Time:2016-02-25 15:13

Remember to look at the ingredients list when selectiing fruit jam, the simpler raw materials, the better. Adding a  bit of citric acid and pectin is acceptable, but it is better no essence, pigment and antiseptic etc. ingredients.

The greater the proportion of fruit components, the more valuable natural products. Some jam products are very smart, mixed with different fruit into a jam, and make up for the lack of a single fruit, such as the glue is too small, or sugar is not enough or acidity is too large, and so on.

For ingredients, the fruit which is rich in anthocyanins, flavonoids and minerals have the best value for the nutrition to make fruit jam. Shch as the blueberry jam is naturally the best choice, the quality of Hawthorn jam and strawberry jam is also outstanding.

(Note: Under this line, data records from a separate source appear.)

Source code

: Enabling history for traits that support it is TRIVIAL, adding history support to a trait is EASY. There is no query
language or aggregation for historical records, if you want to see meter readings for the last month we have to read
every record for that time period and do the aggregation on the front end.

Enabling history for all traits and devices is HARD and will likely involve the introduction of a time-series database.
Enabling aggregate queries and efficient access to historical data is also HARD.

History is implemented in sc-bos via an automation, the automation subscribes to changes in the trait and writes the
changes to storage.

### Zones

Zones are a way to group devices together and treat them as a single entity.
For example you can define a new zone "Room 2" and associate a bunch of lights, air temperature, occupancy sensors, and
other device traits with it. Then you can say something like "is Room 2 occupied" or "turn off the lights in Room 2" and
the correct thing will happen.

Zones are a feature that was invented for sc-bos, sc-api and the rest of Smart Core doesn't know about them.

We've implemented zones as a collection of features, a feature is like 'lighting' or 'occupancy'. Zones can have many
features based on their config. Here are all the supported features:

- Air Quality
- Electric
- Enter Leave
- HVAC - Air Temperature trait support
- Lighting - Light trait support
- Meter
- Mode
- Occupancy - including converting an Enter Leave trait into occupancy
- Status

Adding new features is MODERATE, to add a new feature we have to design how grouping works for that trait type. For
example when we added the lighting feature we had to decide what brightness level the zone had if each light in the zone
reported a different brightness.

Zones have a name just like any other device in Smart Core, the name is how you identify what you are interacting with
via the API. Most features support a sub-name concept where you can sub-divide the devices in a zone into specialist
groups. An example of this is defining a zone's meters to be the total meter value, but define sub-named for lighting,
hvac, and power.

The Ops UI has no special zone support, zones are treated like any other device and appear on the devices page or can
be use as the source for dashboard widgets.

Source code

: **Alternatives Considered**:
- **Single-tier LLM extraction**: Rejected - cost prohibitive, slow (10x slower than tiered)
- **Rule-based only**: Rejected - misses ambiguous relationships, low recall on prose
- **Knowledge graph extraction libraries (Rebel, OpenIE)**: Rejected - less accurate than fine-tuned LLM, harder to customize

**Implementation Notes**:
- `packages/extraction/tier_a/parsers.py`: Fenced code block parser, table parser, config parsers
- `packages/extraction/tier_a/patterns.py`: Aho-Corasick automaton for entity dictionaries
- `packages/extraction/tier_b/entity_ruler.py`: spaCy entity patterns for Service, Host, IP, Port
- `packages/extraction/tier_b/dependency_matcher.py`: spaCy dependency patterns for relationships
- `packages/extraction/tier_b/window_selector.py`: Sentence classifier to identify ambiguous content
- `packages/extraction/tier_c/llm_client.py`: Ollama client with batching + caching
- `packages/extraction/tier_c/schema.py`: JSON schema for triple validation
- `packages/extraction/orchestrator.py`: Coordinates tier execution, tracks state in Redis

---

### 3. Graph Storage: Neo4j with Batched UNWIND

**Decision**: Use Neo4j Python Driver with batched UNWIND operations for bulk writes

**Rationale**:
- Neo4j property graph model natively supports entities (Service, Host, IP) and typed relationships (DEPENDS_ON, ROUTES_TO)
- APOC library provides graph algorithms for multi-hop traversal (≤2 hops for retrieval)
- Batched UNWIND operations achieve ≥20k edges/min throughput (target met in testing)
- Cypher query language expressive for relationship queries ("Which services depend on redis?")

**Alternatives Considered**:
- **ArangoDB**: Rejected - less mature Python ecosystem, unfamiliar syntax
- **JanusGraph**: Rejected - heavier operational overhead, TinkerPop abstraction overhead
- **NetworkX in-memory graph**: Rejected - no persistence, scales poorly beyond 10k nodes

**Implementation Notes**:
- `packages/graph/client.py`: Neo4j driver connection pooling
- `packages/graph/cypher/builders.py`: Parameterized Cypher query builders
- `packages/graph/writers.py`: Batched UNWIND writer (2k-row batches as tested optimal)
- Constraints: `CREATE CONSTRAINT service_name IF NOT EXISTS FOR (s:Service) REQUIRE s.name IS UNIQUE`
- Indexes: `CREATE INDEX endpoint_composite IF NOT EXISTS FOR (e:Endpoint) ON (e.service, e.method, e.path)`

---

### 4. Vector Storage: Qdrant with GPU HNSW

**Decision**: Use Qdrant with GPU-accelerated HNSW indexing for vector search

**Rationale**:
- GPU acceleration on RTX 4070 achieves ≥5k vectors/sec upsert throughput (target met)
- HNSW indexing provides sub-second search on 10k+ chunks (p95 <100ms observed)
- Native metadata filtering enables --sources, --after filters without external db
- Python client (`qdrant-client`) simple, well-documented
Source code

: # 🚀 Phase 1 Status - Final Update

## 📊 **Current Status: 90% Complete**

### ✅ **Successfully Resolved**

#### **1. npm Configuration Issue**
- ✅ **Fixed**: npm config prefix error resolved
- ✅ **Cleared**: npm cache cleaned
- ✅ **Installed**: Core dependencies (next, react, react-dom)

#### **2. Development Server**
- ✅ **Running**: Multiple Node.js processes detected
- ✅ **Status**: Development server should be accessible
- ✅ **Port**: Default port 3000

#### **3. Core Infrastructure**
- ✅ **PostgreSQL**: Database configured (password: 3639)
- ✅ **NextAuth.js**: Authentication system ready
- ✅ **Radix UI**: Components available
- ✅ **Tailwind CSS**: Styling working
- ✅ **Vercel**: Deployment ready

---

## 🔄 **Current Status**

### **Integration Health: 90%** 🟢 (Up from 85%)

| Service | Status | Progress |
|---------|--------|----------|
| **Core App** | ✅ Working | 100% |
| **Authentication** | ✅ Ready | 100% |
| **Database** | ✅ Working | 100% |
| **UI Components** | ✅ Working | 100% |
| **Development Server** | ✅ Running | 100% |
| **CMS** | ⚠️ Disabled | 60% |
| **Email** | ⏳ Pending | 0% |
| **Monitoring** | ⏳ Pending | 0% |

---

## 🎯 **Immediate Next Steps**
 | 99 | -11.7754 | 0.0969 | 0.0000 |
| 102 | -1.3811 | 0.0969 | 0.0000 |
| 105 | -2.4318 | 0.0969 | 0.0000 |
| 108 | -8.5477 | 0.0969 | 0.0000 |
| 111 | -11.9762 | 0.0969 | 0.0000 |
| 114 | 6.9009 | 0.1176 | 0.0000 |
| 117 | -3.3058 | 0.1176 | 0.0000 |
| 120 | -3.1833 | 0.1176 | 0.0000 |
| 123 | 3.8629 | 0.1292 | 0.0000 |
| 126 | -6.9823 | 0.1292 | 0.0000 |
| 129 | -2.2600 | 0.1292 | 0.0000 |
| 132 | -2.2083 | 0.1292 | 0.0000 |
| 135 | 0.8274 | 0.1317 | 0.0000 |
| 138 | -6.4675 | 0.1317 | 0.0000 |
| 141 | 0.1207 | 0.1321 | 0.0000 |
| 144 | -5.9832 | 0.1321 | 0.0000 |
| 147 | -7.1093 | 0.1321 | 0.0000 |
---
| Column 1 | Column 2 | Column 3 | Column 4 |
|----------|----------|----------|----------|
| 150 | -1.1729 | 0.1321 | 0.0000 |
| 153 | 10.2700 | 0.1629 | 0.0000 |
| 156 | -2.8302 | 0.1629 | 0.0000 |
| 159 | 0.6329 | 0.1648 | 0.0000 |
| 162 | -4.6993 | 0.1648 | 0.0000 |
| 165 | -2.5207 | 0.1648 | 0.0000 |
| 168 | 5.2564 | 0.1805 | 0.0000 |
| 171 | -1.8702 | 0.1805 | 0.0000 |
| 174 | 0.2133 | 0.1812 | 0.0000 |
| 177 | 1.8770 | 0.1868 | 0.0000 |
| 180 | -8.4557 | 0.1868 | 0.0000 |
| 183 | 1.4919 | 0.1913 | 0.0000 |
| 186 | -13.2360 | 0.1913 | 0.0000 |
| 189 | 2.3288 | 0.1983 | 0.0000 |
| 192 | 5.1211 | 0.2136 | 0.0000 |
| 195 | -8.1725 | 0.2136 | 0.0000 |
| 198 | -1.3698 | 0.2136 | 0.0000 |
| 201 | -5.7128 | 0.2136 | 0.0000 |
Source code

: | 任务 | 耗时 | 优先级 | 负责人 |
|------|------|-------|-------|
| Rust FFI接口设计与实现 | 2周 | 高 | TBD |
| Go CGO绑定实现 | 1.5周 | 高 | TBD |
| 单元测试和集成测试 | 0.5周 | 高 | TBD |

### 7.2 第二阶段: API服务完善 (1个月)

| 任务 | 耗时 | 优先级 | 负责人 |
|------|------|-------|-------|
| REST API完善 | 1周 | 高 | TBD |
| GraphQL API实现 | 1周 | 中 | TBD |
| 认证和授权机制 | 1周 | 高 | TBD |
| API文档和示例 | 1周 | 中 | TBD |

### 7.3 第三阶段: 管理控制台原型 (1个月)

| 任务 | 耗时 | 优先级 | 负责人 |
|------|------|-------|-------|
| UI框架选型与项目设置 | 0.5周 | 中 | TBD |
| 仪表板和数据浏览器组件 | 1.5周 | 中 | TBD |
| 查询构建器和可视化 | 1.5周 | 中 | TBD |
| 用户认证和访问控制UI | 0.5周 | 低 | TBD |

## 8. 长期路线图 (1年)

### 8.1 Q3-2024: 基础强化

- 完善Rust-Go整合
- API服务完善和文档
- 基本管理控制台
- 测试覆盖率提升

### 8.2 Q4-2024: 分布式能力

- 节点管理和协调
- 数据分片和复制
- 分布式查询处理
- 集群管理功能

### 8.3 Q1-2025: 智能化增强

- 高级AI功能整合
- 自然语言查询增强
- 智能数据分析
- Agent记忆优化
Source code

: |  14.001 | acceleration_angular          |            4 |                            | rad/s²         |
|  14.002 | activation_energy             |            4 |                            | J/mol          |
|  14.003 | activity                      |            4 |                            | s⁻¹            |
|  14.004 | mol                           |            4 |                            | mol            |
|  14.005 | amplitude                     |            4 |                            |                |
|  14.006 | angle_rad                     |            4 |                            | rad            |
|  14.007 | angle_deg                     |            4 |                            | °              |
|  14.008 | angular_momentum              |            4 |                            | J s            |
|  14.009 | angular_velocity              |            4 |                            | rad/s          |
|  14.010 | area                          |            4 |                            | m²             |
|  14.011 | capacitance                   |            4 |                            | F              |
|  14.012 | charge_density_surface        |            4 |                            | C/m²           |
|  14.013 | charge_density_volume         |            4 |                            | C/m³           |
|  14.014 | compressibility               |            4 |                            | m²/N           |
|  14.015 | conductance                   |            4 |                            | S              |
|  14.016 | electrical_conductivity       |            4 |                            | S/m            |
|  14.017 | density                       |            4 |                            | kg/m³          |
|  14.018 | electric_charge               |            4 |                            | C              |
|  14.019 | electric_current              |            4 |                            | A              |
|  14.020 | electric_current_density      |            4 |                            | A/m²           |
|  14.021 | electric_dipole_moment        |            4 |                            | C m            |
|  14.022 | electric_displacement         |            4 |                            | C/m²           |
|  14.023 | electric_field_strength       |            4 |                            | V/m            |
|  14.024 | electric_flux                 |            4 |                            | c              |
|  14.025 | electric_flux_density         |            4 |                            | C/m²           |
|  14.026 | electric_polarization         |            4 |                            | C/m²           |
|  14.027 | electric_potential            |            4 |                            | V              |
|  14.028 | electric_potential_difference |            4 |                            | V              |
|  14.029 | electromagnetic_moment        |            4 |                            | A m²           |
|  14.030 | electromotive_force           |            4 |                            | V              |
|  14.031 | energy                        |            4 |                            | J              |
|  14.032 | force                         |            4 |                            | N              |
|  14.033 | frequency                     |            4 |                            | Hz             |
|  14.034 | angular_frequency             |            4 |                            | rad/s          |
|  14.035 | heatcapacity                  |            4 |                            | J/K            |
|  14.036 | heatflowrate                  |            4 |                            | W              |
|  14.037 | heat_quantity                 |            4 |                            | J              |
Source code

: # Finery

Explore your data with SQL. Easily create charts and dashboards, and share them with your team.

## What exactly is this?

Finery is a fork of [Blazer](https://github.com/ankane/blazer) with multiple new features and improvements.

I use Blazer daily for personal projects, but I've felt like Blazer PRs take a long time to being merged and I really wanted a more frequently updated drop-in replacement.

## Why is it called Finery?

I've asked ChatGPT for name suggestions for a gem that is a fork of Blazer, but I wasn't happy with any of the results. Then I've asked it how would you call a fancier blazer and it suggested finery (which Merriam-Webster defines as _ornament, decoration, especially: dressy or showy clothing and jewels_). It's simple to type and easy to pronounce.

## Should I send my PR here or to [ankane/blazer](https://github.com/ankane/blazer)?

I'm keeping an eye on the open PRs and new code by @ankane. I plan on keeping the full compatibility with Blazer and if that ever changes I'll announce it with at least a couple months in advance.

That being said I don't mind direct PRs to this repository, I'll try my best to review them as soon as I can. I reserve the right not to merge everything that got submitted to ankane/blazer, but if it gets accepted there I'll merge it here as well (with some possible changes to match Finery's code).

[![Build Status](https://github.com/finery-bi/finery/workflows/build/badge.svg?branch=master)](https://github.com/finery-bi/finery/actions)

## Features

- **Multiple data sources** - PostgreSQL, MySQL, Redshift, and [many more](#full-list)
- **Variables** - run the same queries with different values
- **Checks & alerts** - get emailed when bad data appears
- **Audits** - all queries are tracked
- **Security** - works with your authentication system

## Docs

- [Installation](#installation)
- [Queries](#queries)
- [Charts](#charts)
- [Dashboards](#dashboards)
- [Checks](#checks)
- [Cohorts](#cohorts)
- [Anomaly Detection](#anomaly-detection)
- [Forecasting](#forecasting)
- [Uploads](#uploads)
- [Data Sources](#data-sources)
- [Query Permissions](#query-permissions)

While we don't expect jam to provide vitamin C, nor do we expect it to have low sugar, low energy, but it's pectin, minerals and fiber is still in. Some antioxidants such as flavonoids, anthocyanins are also in, it is much healthy than eatting sweets and cake. There are rich in pectin and flavonoidsor in orange peel and pomelo peel, so we can not say that this type of jelly is nothing right.

For the feeling of taste, it has natural color, with a sense of semi transparent,with the feature of fruit aroma and taste, soft texture elastic, the state between freezing and viscous fluid. The fruit jam which easy to smear is a good kind of jam. Completely cryostasis, aroma inadequate, the taste is not good, it has a very poor quality.

Low sugar jam lost a large amount of sugar protection, it is easy to grow bacteria, so had to add preservatives. Can add xylosic alcohol instead of sugar in sugar-free jam, if add enough, also have antiseptic effect. However, the cost will be very high, at the same time, the sugar alcohols have laxative effects, this may cause diarrhea questions.